= Beginning of Section =

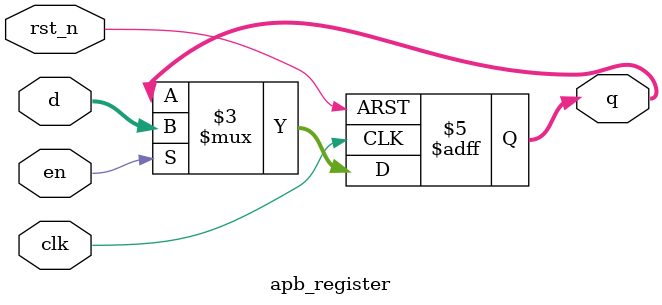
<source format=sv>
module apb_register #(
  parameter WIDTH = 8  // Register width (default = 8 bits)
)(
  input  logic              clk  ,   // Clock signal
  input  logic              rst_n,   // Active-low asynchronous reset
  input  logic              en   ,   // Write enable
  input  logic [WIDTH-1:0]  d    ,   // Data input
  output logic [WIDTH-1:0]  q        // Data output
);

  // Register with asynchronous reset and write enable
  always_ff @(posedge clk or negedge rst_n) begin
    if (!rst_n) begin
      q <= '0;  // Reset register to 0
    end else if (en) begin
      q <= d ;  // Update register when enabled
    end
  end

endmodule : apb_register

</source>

= End of Section =

● DESCRIPTION OF THE TASK
Copy every line from the records above that contains the string "Data".

● WORKED SOLUTION
  input  logic [WIDTH-1:0]  d    ,   // Data input
  output logic [WIDTH-1:0]  q        // Data output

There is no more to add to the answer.